__Required work__
Each line that contains the word "lines" is to be copied from the records below.

__Saved data entries__

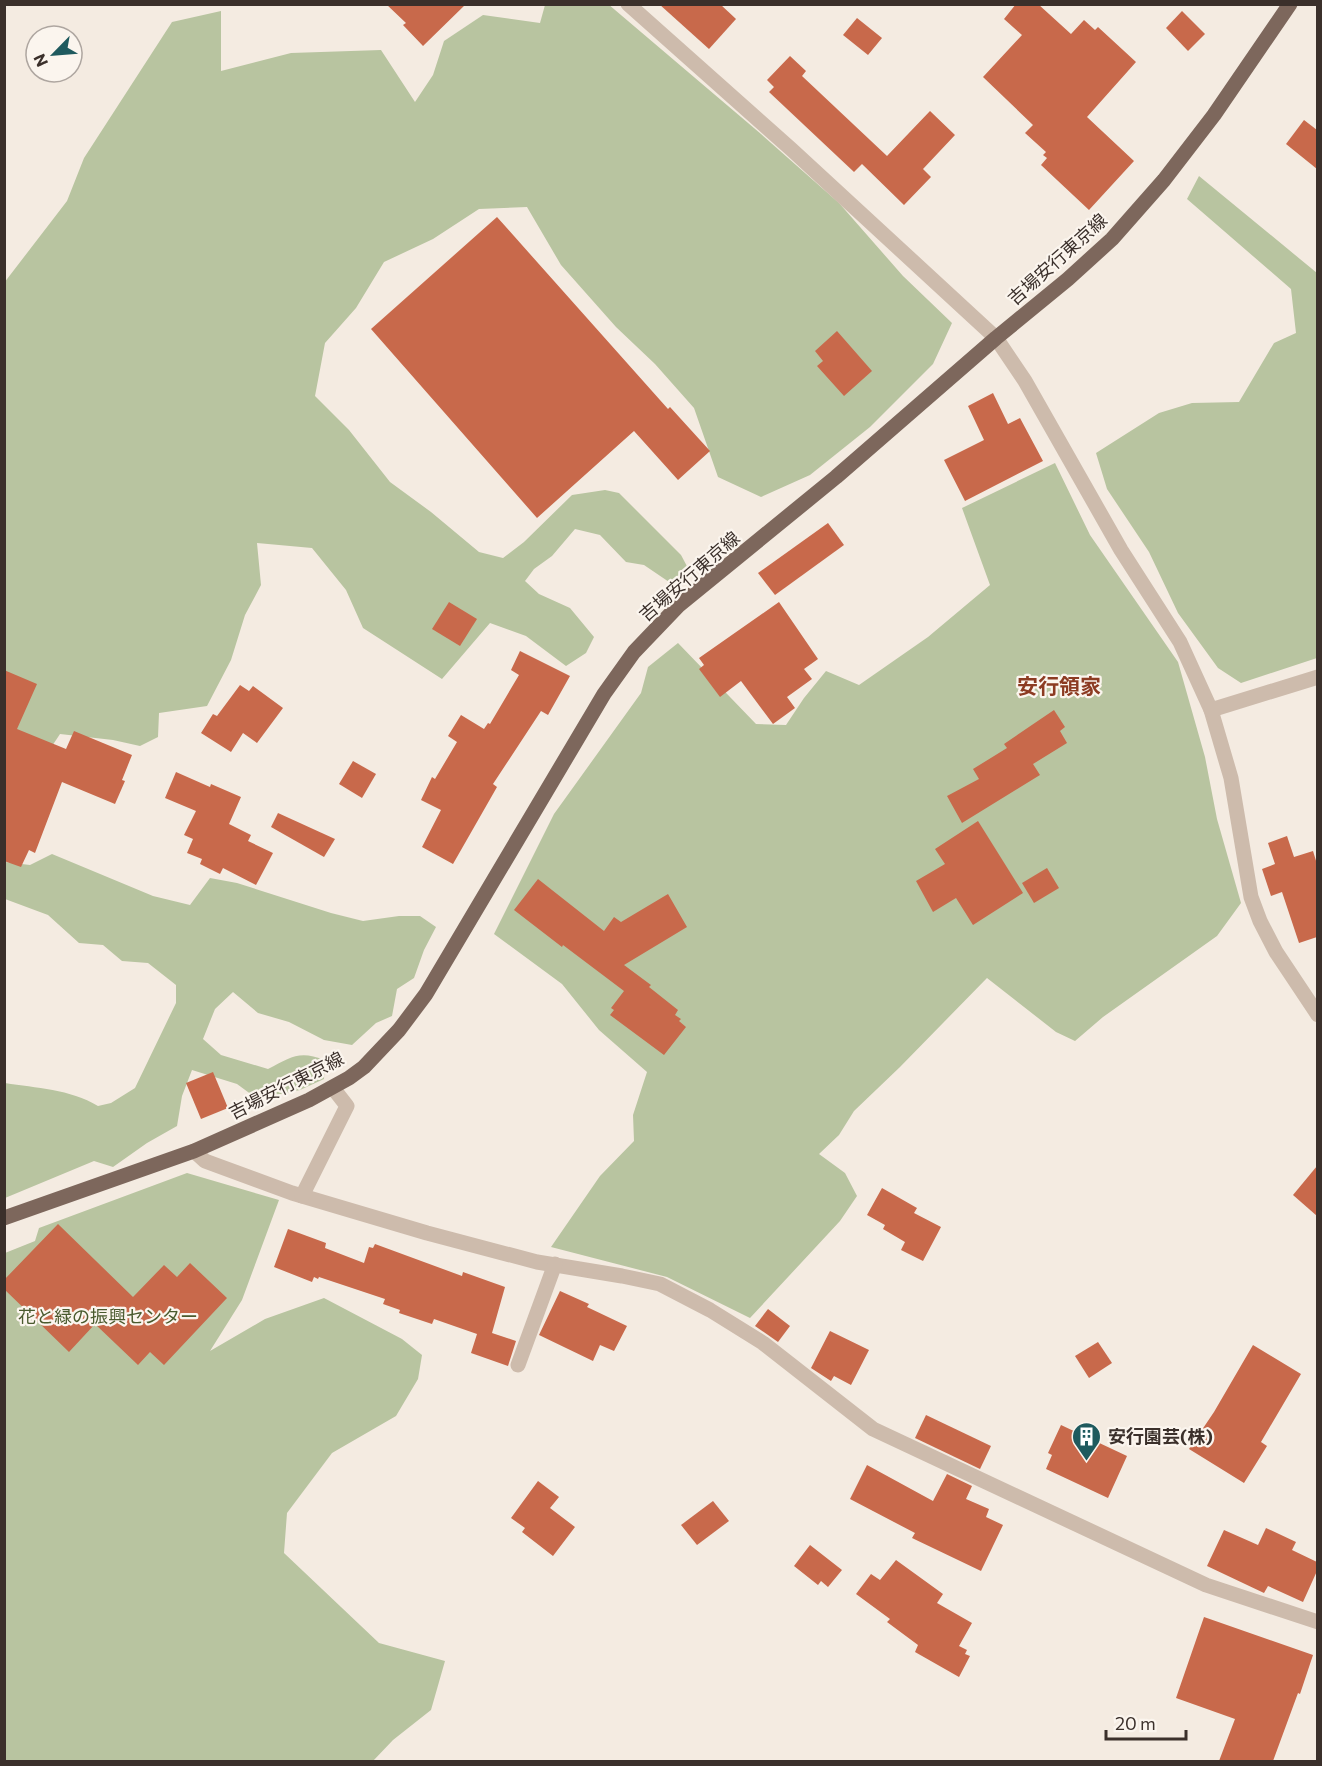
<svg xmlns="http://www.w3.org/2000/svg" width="1322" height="1766" viewBox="0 0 1322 1766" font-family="Commissioner,'Noto Sans JP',sans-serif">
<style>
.green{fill:#b8c4a0}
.building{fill:#c8694b}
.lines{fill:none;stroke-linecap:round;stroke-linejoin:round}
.minor{stroke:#cdbbac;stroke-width:15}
.major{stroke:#7d675c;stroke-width:15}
.labels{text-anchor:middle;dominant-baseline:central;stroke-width:4.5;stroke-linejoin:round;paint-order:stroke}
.street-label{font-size:18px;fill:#3b302b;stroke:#fbf5ee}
.park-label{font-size:18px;fill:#4a5a2e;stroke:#fbf5ee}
.poi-label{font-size:18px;font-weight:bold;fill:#3b302b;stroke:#fbf5ee;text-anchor:start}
.quarter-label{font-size:21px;font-weight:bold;fill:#8c3b22;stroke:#fbf5ee}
</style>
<rect width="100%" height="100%" fill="#f4ebe1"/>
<!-- green -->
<g class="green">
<path d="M 608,4 L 761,134 L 839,203 L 903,276 L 952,323 L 933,364 L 870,427 L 810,475 L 761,497 L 718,477 L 694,408 L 655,364 L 616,327 L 561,265 L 527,207 L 479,209 L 433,239 L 384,262 L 356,308 L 325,343 L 315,396 L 349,430 L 390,482 L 431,512 L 479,552 L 503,558 L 524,542 L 572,495 L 605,490 L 619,493 L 681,555 L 689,570 L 672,584 L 644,565 L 626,562 L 600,535 L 575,529 L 552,556 L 534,569 L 525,581 L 539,594 L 570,608 L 594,637 L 586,653 L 566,666 L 526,636 L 490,623 L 442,679 L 363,628 L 346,590 L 312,548 L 257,543 L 261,585 L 245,615 L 231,660 L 207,706 L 159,713 L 158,737 L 140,746 L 113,740 L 60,734 L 23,790 L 4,789 L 4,283 L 67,201 L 84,158 L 172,22 L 221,11 L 221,71 L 291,53 L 381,50 L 415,102 L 433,75 L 444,41 L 483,15 L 540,23 L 545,5 Z"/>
<path d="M 1199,176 L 1317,273 L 1317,658 L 1241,683 L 1218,668 L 1178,613 L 1149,552 L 1107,489 L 1096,453 L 1159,413 L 1192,403 L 1239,402 L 1274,343 L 1296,333 L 1291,289 L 1187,199 Z"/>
<path d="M 1055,463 L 1090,535 L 1178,662 L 1205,757 L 1217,819 L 1241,903 L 1217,936 L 1103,1017 L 1075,1041 L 1056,1032 L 987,978 L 900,1067 L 854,1111 L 839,1135 L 819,1154 L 845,1173 L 857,1196 L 840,1221 L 750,1318 L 667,1277 L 551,1247 L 600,1176 L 634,1141 L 633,1115 L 647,1072 L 599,1030 L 562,984 L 494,934 L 554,814 L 641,693 L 648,667 L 678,643 L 756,724 L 786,725 L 804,698 L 826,671 L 859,685 L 928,637 L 990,585 L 962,508 Z"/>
<path d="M 52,854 L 153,896 L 190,905 L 210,878 L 237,883 L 331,913 L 363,921 L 399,916 L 420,916 L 436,927 L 424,950 L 414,978 L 397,989 L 392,1016 L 376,1023 L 352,1045 L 324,1040 L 289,1022 L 258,1013 L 233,992 L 215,1009 L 203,1039 L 221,1055 L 268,1069 C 291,1057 299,1050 325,1060 L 324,1079 L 300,1090 L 276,1095 L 252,1095 L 237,1084 L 192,1070 L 182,1096 L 177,1126 L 147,1143 L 113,1167 L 94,1161 L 5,1198 L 5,1083 C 36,1088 70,1089 98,1106 L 111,1103 L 135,1088 L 176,1003 L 176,985 L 148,963 L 122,961 L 103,945 L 79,943 L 48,915 L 5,899 L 5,862 L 30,865 Z"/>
<path d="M 187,1173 L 279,1200 L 242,1300 L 210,1351 L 265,1319 L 324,1298 L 402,1339 L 422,1355 L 418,1379 L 396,1416 L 332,1453 L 287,1513 L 284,1553 L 379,1643 L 445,1661 L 431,1710 L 393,1740 L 373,1761 L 5,1762 L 5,1253 L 35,1241 L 39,1228 Z"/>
</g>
<!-- building -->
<g class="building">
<path d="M 386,4 L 466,4 L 423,46 L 403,25 L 406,23 Z"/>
<path d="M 659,4 L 720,4 L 736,19 L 709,49 Z"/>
<path d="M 1016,4 L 1038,4 L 1071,34 L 1084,20 L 1095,30 L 1098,27 L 1136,62 L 1087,117 L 1134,161 L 1089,210 L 1041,165 L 1047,158 L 1043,155 L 1046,152 L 1025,133 L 1033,125 L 983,77 L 1022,35 L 1004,19 Z"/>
<path d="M 1182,11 L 1205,34 L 1188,51 L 1166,28 Z"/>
<path d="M 857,18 L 882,38 L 868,55 L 843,35 Z"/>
<path d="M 790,56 L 806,71 L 802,76 L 887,156 L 930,111 L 955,135 L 923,169 L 931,177 L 904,205 L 862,164 L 854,172 L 769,92 L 774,87 L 767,80 Z"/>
<path d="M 1304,120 L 1317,130 L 1317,169 L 1286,144 Z"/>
<path d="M 497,217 L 668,409 L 670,407 L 710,451 L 678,480 L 634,431 L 537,518 L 371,329 Z"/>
<path d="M 837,331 L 872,371 L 844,396 L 817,366 L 823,361 L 815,351 Z"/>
<path d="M 993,393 L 1008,424 L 1020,418 L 1043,461 L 965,501 L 944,460 L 984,440 L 968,406 Z"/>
<path d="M 828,523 L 844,545 L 775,595 L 758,573 Z"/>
<path d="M 449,602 L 477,619 L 460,646 L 432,629 Z"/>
<path d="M 779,602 L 818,659 L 804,669 L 812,679 L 787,697 L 795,708 L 773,724 L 741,681 L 720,697 L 699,669 L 704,665 L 699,658 Z"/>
<path d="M 520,651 L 570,676 L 548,715 L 541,711 L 493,784 L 497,787 L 453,864 L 422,847 L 441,810 L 421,800 L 432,777 L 435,779 L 457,742 L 448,736 L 461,715 L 484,729 L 488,723 L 490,724 L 519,675 L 511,670 Z"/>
<path d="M 4,670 L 37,684 L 17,729 L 66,749 L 74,731 L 132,755 L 122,780 L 125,781 L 115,804 L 62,782 L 35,853 L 29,850 L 21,867 L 4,861 Z"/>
<path d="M 240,685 L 249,691 L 253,686 L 283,708 L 257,743 L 243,733 L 231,752 L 201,733 L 213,714 L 217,716 Z"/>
<path d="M 1054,710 L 1065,727 L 1060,731 L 1067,743 L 1033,764 L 1040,775 L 962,823 L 947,796 L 979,779 L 973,769 L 1007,748 L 1004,744 Z"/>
<path d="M 353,761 L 376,774 L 362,798 L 339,784 Z"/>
<path d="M 176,772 L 210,787 L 211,784 L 241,797 L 229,824 L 251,835 L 248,841 L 273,853 L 256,885 L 223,868 L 220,874 L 200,864 L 202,859 L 187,853 L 193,839 L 184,835 L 196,811 L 165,798 Z"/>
<path d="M 278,813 L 335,839 L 324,857 L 271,827 Z"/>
<path d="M 978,821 L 1023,893 L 973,925 L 956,898 L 933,912 L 916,881 L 945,864 L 935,849 Z"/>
<path d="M 1287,836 L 1294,857 L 1313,851 L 1317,864 L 1317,937 L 1299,943 L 1282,892 L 1271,896 L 1262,869 L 1275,864 L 1268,843 Z"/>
<path d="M 1047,868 L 1059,888 L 1034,903 L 1022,883 Z"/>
<path d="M 538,879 L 604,931 L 614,917 L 621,922 L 668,894 L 687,927 L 624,965 L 651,985 L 649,987 L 678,1010 L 675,1015 L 681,1019 L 679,1021 L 686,1027 L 664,1055 L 610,1015 L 614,1010 L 611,1008 L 624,991 L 563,945 L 562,947 L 514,910 Z"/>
<path d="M 213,1072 L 228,1108 L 201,1119 L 186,1083 Z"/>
<path d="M 1317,1166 L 1317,1216 L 1293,1195 Z"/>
<path d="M 882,1188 L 917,1208 L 914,1213 L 941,1227 L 923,1261 L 901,1250 L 905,1242 L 883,1229 L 885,1225 L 867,1215 Z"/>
<path d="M 58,1224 L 133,1297 L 164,1265 L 177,1277 L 190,1263 L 227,1298 L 164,1365 L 150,1352 L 138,1365 L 95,1324 L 69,1352 L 4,1289 L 4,1280 Z"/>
<path d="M 288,1229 L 326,1243 L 325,1248 L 364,1263 L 369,1247 L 373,1248 L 375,1244 L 462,1276 L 463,1272 L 505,1287 L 492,1333 L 516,1341 L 508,1366 L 471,1353 L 477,1334 L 434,1319 L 432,1324 L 399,1313 L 400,1310 L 383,1304 L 385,1299 L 319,1277 L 318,1279 L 314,1277 L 312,1282 L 274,1267 Z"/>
<path d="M 560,1291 L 589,1304 L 587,1307 L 627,1326 L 614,1351 L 600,1345 L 593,1361 L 539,1335 Z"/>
<path d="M 768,1309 L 790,1326 L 778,1342 L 755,1326 Z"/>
<path d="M 830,1331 L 869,1350 L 851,1385 L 834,1376 L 831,1381 L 811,1368 Z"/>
<path d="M 1098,1342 L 1112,1363 L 1089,1378 L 1075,1356 Z"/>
<path d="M 1253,1345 L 1301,1374 L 1261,1442 L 1267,1446 L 1244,1483 L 1189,1449 L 1214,1412 Z"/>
<path d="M 926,1415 L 991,1446 L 980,1469 L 915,1438 Z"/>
<path d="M 1061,1425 L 1127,1456 L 1108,1498 L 1046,1469 L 1052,1455 L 1048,1453 Z"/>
<path d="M 867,1465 L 933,1501 L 947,1474 L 972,1486 L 966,1499 L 989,1509 L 986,1517 L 1003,1525 L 981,1571 L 912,1538 L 915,1533 L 850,1499 Z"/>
<path d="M 538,1481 L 559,1497 L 550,1508 L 575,1527 L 553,1556 L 522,1532 L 525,1528 L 511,1518 Z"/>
<path d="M 713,1501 L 729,1521 L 697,1545 L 681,1525 Z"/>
<path d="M 1266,1528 L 1296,1542 L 1292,1550 L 1317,1562 L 1317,1571 L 1303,1602 L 1268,1586 L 1264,1593 L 1207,1566 L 1224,1530 L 1258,1545 Z"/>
<path d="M 810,1545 L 842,1570 L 828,1587 L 821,1581 L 818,1585 L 794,1566 Z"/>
<path d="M 896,1560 L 943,1594 L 937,1603 L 972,1623 L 959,1646 L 967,1650 L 965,1654 L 970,1656 L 959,1677 L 915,1652 L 918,1645 L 887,1622 L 890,1619 L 856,1594 L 871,1574 L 880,1580 Z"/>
<path d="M 1204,1617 L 1313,1655 L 1300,1694 L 1298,1693 L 1273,1761 L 1219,1761 L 1235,1719 L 1176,1698 Z"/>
</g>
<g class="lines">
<!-- minor -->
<g class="minor">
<path d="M 628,4 L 791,149 L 996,338 L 1025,381 L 1121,550 L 1180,642 L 1211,710 L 1231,778 L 1251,897 L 1260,921 L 1276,952 L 1318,1015"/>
<path d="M 1211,710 L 1318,677"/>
<path d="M 194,1151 L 205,1161 L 292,1193 L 427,1233 L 537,1262 L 622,1276 L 660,1284 L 710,1310 L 763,1343 L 873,1429 L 1206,1585 L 1318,1622"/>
<path d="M 302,1196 L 347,1106 L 333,1088"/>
<path d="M 518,1365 L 555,1264"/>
</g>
<!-- major -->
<path class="major" d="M 4,1218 L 194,1151 L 309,1100 L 349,1078 L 364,1067 L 399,1030 L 426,994 L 604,694 L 634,652 L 678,606 L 836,477 L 996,338 L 1068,279 L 1112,239 L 1164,180 L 1214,115 L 1290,4"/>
</g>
<!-- icons -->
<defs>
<symbol id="building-pin" viewBox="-11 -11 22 30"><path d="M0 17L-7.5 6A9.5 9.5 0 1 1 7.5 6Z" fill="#1f5a5e" stroke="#fbf5ee"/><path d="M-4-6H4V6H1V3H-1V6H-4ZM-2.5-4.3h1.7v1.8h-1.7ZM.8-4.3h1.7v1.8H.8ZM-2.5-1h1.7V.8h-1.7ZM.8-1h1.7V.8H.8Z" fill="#fff"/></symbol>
</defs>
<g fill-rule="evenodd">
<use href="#building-pin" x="1070" y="1420" width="33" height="45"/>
</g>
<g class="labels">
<!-- street labels -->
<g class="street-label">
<text transform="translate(1057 259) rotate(-42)">吉場安行東京線</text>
<text transform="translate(689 576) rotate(-41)">吉場安行東京線</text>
<text transform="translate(286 1085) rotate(-27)">吉場安行東京線</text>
</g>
<!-- park labels -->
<g class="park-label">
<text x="108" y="1316">花と緑の振興センター</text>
</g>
<!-- poi labels -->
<g class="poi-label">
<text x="1108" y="1436">安行園芸(株)</text>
</g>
<!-- quarter labels -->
<g class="quarter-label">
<text x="1059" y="685">安行領家</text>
</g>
</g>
<!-- border -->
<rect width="1322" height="1766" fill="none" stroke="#3b302b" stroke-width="12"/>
<!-- north arrow -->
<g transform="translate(54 54) rotate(245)"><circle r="28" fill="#fbf5ee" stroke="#aea6a0" stroke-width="1.5"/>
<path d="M0-4.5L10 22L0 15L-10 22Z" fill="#1f5a5e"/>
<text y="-9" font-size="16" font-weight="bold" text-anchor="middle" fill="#3b302b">N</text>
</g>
<!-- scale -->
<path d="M1106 1730v9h80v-9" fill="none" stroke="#3b302b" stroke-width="3"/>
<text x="1115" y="1730" font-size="18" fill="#3b302b" stroke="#fbf5ee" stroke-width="4.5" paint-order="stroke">20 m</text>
</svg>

__Task solution__
.lines{fill:none;stroke-linecap:round;stroke-linejoin:round}
<g class="lines">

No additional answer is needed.